I first went to the Soviet Union in 1981 and came away frustrated and confused. I experienced pain to see beautiful churches turned into warehouses, factories, and communist meeting halls. For a long time after that, the picture I had of the Russian church was old women, clad in heavy sweaters and coats, sitting in the dark corners of the churches we visited, sometimes dusting the furniture, or praying before the icons. I kept asking myself, “What can these grandmothers do? How can they keep alive the faith of the church? Where are the young people?
A few years after that, at the celebration of 1000 years of the church in Russia, when someone asked a Russian priest whether it was healthy for the church to be composed of so many aged mothers, he replied with a story: “In the early days of communism, many churches were blown up and the priests, monks, and nuns were executed. Lenin argued that once the grandmothers died, nobody would remember that there had been a church in Russia. But now, Lenin is long dead, and the church is still full of grandmothers who were children when he was alive.”
Then he concluded, “As long as the Russian church has its grandmothers, it will survive.”
I experienced the truth of that dramatically in the Czech Republic in 1991. Freedom had come a short time before. I was in Pilsen at the Maranatha Church. It was one of the most exciting experiences of worship and church life in which I’ve ever participated. The sanctuary of the church had been turned into a lecture hall of the university by the communist regime, but now the government had returned it to the church. Over 500 crowded in. At least 75% of them were younger than thirty—and all of them had become Christians in just the past three or four years.

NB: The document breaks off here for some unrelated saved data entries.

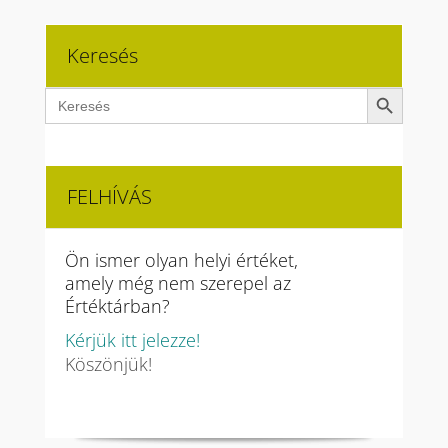
Keresés
Search Button
Search
for:
FELHÍVÁS
Ön ismer olyan helyi értéket,
amely még nem szerepel az
Értéktárban?
Kérjük itt jelezze!
Köszönjük!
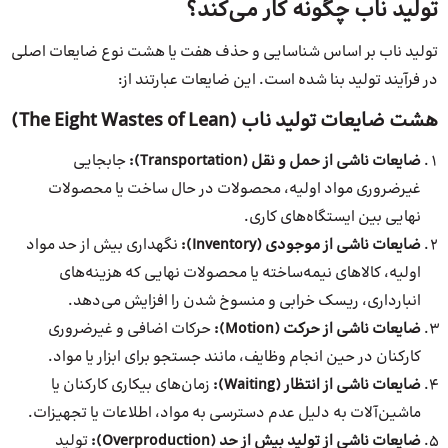
تولید ناب چگونه کار می‌کند؟
تولید ناب بر اساس شناسایی و حذف هفت یا هشت نوع ضایعات اصلی
در فرآیند تولید بنا شده است. این ضایعات عبارتند از:
هشت ضایعات تولید ناب (The Eight Wastes of Lean)
ضایعات ناشی از حمل و نقل (Transportation):
جابجایی
غیرضروری مواد اولیه، محصولات در حال ساخت یا محصولات
نهایی بین ایستگاه‌های کاری.
ضایعات ناشی از موجودی (Inventory):
نگهداری بیش از حد مواد
اولیه، کالاهای نیمه‌ساخته یا محصولات نهایی که هزینه‌های
انبارداری، ریسک خرابی و منسوخ شدن را افزایش می‌دهد.
ضایعات ناشی از حرکت (Motion):
حرکات اضافی و غیرضروری
کارکنان در حین انجام وظایف، مانند جستجو برای ابزار یا مواد.
ضایعات ناشی از انتظار (Waiting):
زمان‌های بیکاری کارکنان یا
ماشین‌آلات به دلیل عدم دسترسی به مواد، اطلاعات یا تجهیزات.
ضایعات ناشی از تولید بیش از حد (Overproduction):
تولید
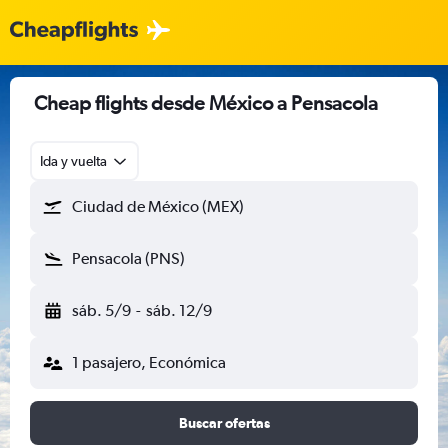
Cheap flights desde México a Pensacola
Ida y vuelta
Ciudad de México (MEX)
Pensacola (PNS)
sáb. 5/9
-
sáb. 12/9
1 pasajero, Económica
Buscar ofertas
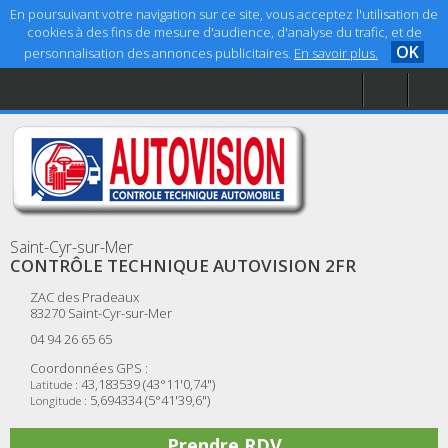
En poursuivant votre navigation sur ce site, vous acceptez l'utilisation de
cookies à des fins de mesure d'audience, d'analyse du trafic, et de
OK
personnalisation des annonces publicitaires.
En savoir plus.
Accueil
Aide
Mentions légales
Saint-Cyr-sur-Mer
CONTRÔLE TECHNIQUE AUTOVISION 2FR
ZAC des Pradeaux
83270
Saint-Cyr-sur-Mer
04 94 26 65 65
Coordonnées GPS :
43,183539 (43°11'0,74")
Latitude :
5,694334 (5°41'39,6")
Longitude :
Prendre RDV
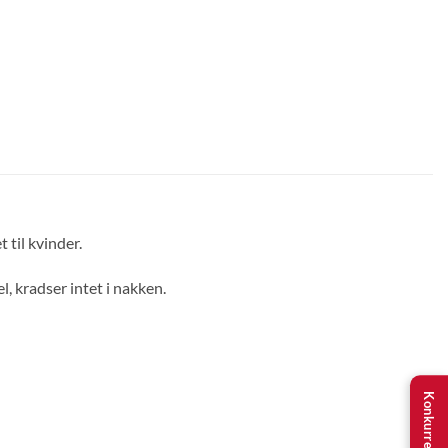
 til kvinder.
l, kradser intet i nakken.
Konkurrence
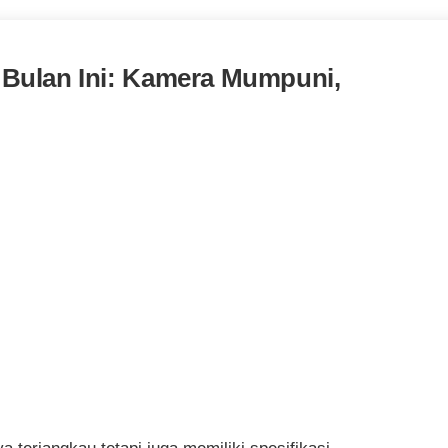
Bulan Ini: Kamera Mumpuni,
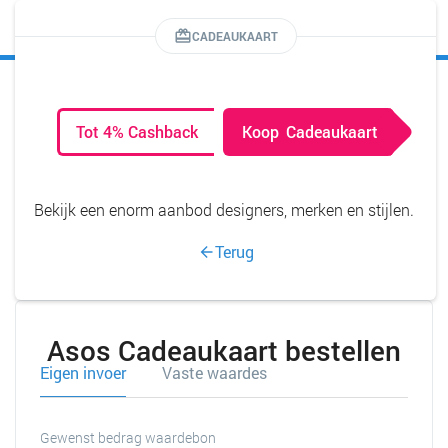
MENU
CADEAUKAART
Tot 4% Cashback
Koop
Cadeaukaart
Bekijk een enorm aanbod designers, merken en stijlen.
Terug
Asos Cadeaukaart bestellen
Eigen invoer
Vaste waardes
Gewenst bedrag waardebon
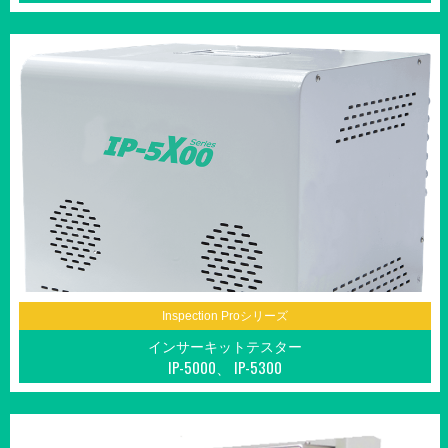
Inspection Proシリーズ
インサーキットテスター
IP-5000、 IP-5300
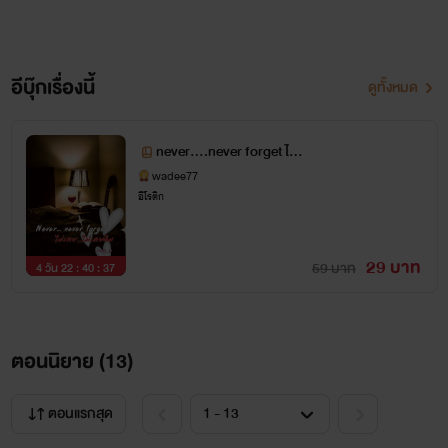
อีบุ๊กเรื่องนี้
ดูทั้งหมด
never....never forget ไม่เ
คย...ไม่เคยลืม
wadee77
อีโรติก
29 บาท
59 บาท
4 วัน 22 : 40 : 36
ตอนนิยาย (
13
)
ตอนแรกสุด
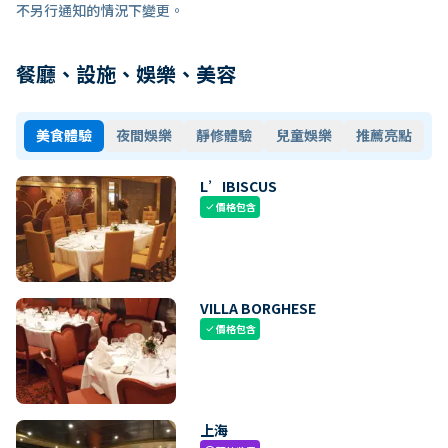
不另行通知的情況下變更。
餐廳、設施、娛樂、美容
美食體驗
夜間娛樂
靜修體驗
兒童娛樂
推薦亮點
L’IBISCUS
價格包含
check
VILLA BORGHESE
價格包含
check
上海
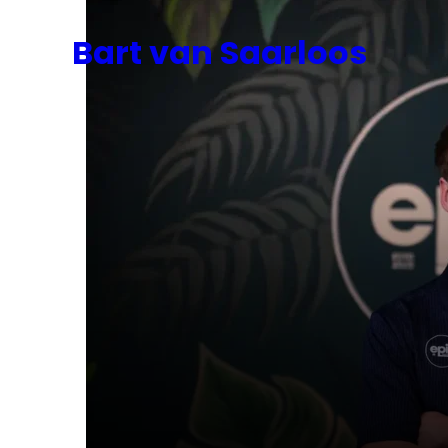
Bart van Saarloos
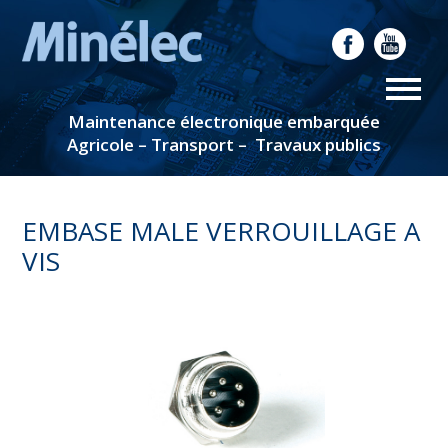
Maintenance électronique embarquée
Agricole – Transport – Travaux publics
EMBASE MALE VERROUILLAGE A
VIS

That congregation had been kept alive by a few praying people. For over 30 years, eight elderly women gathered each week and prayed—week in and week out. As a result of the faithfulness of those “praying grandmothers,” a dynamic congregation was making a powerful witness. I never witnessed such joy, such hope, such confidence, such powerful dependence upon the Holy Spirit.
Keep that picture in your mind, remembering the word of that priest: “As long as the Russian church has its praying grandmothers, it will survive.” Add to that picture my assertion, “prayer means that no one of us can ever say, ‘There is nothing I can do.’” We can pray.
Prayer is one of the greatest works that Christians are given to do.